A ce moment là, je ne me doute pas que trois jours plus tard, je préférerai largement inhaler à pleins poumons l’air de ce fourgon qu’un millilitre de celui de la salle d’autopsie alors que les viscères putréfiées viendront d’être mises à jour par le légiste!
Bref, après avoir fini notre travail, je remarque que je n’ai pas été gêné par cette scène, ni vraiment par l’odeur, ni par la vue. (En revanche, l’odeur lors de l’autopsie était vraiment la pire que j’aie jamais sentie!)
IV- Face à la mort, il faut rester vigilant.
Il m’aura donc fallu attendre quinze jours pour être sûr de pouvoir faire ce métier, même si ma conviction profonde était que je n’aurais pas de problème à le supporter. Chaque personne envisageant d’entrer dans la profession doit tout de même se poser sérieusement cette question de la confrontation à la mort, au cas où sa section d’affectation l’impliquerait.
Cependant, chaque affaire est différente. Je suis donc convaincu que n’importe qui, supportant très bien ce contact avec la mort, pourrait être marqué un jour par une affaire particulière.
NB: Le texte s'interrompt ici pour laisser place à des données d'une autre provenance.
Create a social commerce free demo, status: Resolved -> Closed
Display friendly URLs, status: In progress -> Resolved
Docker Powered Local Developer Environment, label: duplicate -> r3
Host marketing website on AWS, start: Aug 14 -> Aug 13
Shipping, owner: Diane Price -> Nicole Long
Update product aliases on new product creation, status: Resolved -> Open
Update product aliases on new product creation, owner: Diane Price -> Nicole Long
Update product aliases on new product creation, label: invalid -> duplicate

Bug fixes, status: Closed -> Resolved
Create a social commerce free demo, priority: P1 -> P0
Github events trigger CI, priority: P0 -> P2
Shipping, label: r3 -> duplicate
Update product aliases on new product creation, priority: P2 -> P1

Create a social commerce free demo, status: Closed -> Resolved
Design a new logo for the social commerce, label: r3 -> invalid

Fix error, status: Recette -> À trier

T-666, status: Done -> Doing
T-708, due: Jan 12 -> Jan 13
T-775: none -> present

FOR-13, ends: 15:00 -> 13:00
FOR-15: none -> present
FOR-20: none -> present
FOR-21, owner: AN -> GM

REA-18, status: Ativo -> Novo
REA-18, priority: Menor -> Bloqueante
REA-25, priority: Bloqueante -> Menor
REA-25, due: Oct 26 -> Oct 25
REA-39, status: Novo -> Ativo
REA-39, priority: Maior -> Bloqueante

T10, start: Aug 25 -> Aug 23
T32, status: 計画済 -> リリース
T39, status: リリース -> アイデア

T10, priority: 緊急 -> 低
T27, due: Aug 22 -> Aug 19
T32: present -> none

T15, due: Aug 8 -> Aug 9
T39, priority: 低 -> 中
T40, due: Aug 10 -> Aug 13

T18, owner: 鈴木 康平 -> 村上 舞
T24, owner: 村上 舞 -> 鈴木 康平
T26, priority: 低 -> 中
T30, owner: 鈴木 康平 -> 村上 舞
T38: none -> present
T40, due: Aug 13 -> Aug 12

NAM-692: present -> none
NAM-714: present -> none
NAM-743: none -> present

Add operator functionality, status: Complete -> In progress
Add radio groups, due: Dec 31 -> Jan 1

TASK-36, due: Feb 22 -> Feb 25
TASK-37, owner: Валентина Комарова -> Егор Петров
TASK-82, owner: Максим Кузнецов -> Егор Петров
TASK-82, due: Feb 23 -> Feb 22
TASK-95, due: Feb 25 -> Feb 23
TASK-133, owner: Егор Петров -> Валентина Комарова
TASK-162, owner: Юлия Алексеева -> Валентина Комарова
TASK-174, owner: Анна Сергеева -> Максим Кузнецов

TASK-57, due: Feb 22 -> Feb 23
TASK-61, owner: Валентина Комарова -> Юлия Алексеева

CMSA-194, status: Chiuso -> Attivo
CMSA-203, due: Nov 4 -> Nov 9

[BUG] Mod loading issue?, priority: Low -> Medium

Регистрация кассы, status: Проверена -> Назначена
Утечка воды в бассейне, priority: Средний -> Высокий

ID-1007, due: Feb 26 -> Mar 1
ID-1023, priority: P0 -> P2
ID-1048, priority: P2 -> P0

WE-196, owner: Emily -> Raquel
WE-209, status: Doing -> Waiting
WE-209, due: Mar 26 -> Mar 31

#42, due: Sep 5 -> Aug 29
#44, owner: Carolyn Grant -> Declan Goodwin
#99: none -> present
D’autant plus que notre réaction dépend aussi de notre état de fatigue, notre moral ou notre environnement de vie du moment.
Je pense qu’il ne faut donc pas se croire totalement à l’abri, et oser s’ouvrir aux collègues, voire demander à consulter un psychologue du service de soutien, si un jour il arrive qu’une scène soit dure à gérer moralement.
En tous cas, à présent, même si cela ne me dérange toujours pas, qu’aucune scène ne m’a encore choqué, et que je suis toujours passionné par ce métier…je suis quand même un peu moins impatient que le téléphone d’astreinte me réveille la nuit parce qu’un cadavre a été découvert.